▶ [What is being asked]: Please count how many lines in the entries below contain the string "kunt", treating uppercase and lowercase as different. Reply with the number only.

▶ [Provided records]:
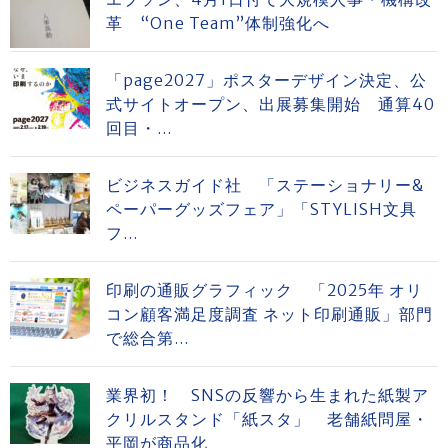
革 “One Team”体制強化へ
「page2027」ポスターデザイン決定、公
式サイトオープン、出展募集開始 通算40
回目・...
ビジネスガイド社 「ステーショナリー&
ペーパーグッズフェア」「STYLISH文具
フ...
印刷の通販グラフィック 「2025年 オリ
コン顧客満足度調査 ネット印刷通販」部門
で総合第...
業界初！ SNSの反響から生まれた紙製ア
クリルスタンド「紙スタ」 老舗紙問屋・
平岡が商品化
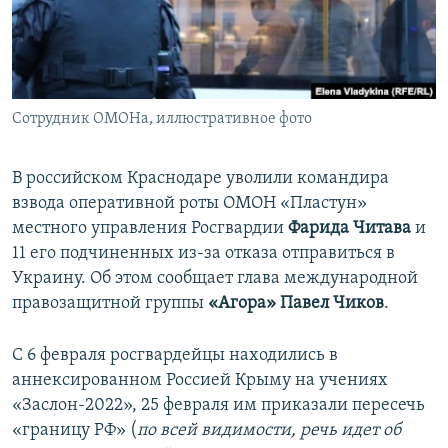
ПРИСОЕДИНЯЙТЕСЬ!
ПОБЕДИТЕЛЕЙ НЕ СУДЯТ?
КРЫМ.НЕПОКОРЕННЫЙ
ELIFBE
Сотрудник ОМОНа, иллюстративное фото
УКРАИНСКАЯ ПРОБЛЕМА КРЫМА
Все сайты RFE/RL
В российском Краснодаре уволили командира
взвода оперативной роты ОМОН «Пластун»
местного управления Росгвардии
Фарида Читава
и
11 его подчиненных из-за отказа отправиться в
Украину. Об этом сообщает глава международной
правозащитной группы
«Агора» Павел Чиков
.
С 6 февраля росгвардейцы находились в
аннексированном Россией Крыму на учениях
«Заслон-2022», 25 февраля им приказали пересечь
«границу РФ» (
по всей видимости, речь идет об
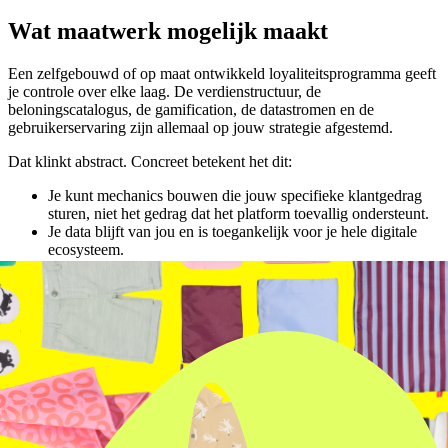
Wat maatwerk mogelijk maakt
Een zelfgebouwd of op maat ontwikkeld loyaliteitsprogramma geeft
je controle over elke laag. De verdienstructuur, de
beloningscatalogus, de gamification, de datastromen en de
gebruikerservaring zijn allemaal op jouw strategie afgestemd.
Dat klinkt abstract. Concreet betekent het dit:
Je kunt mechanics bouwen die jouw specifieke klantgedrag
sturen, niet het gedrag dat het platform toevallig ondersteunt.
Je data blijft van jou en is toegankelijk voor je hele digitale
ecosysteem.
Je kunt razendsnel itereren op basis van gedragsdata, zonder
afhankelijk te zijn van een platformleverancier.
Je kunt
gamified loyaliteit
inzetten op een manier die past bij
het merk en de doelgroep, niet generiek.
Bij Livewall hebben we dat onder andere gedaan voor
Decathlon
,
waar we een always-on loyaliteitsprogramma bouwden rond
beweging en lidmaatschap. En voor
McDonald's Spain
, waar een
volledig op maat gebouwde gamified 3D-wereld in de app ervoor
zorgt dat gebruikers steeds terugkomen.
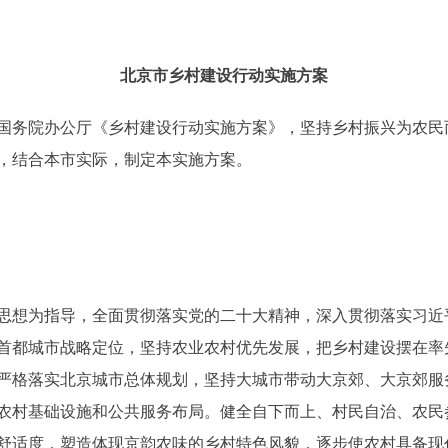
北京市乡村建设行动实施方案
务院办公厅《乡村建设行动实施方案》，坚持乡村振兴为农民
，结合本市实际，制定本实施方案。
为指导，全面贯彻落实党的二十大精神，深入贯彻落实习近平
首都城市战略定位，坚持农业农村优先发展，把乡村建设摆在率
严格落实北京城市总体规划，坚持大城市带动大京郊、大京郊服
农村基础设施和公共服务布局。健全自下而上、村民自治、农民
舒适度，塑造体现京韵农味的乡村特色风貌，逐步使农村具备现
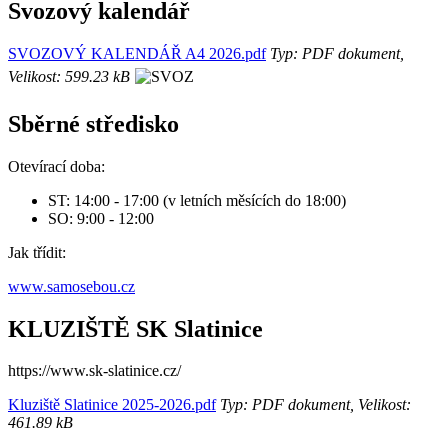
Svozový kalendář
SVOZOVÝ KALENDÁŘ A4 2026.pdf
Typ: PDF dokument,
Velikost: 599.23 kB
Sběrné středisko
Otevírací doba:
ST: 14:00 - 17:00 (v letních měsících do 18:00)
SO: 9:00 - 12:00
Jak třídit:
www.samosebou.cz
KLUZIŠTĚ SK Slatinice
https://www.sk-slatinice.cz/
Kluziště Slatinice 2025-2026.pdf
Typ: PDF dokument, Velikost:
461.89 kB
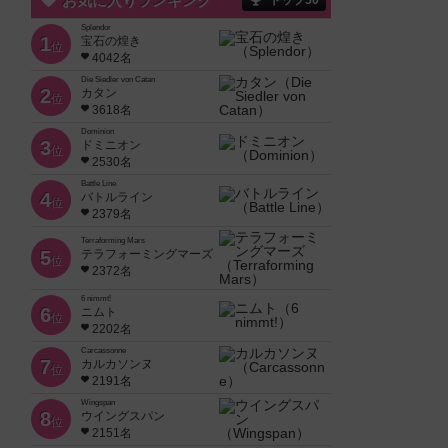
お気に入りランキング
トップ50
Splendor
1
宝石の煌き
位
4042名
Die Siedler von Catan
2
カタン
位
3618名
Dominion
3
ドミニオン
位
2530名
Battle Line
4
バトルライン
位
2379名
Terraforming Mars
5
テラフォーミングマーズ
位
2372名
6 nimmt!
6
ニムト
位
2202名
Carcassonne
7
カルカソンヌ
位
2191名
Wingspan
8
ウイングスパン
位
2151名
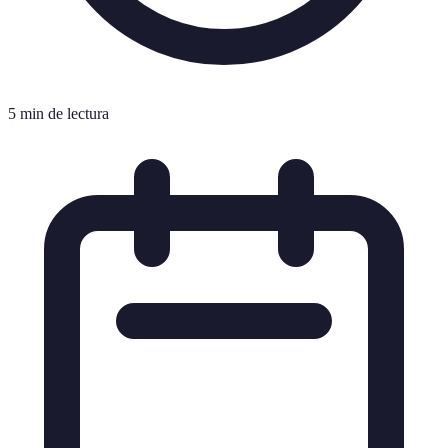
5 min de lectura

▶ [Task response]: 3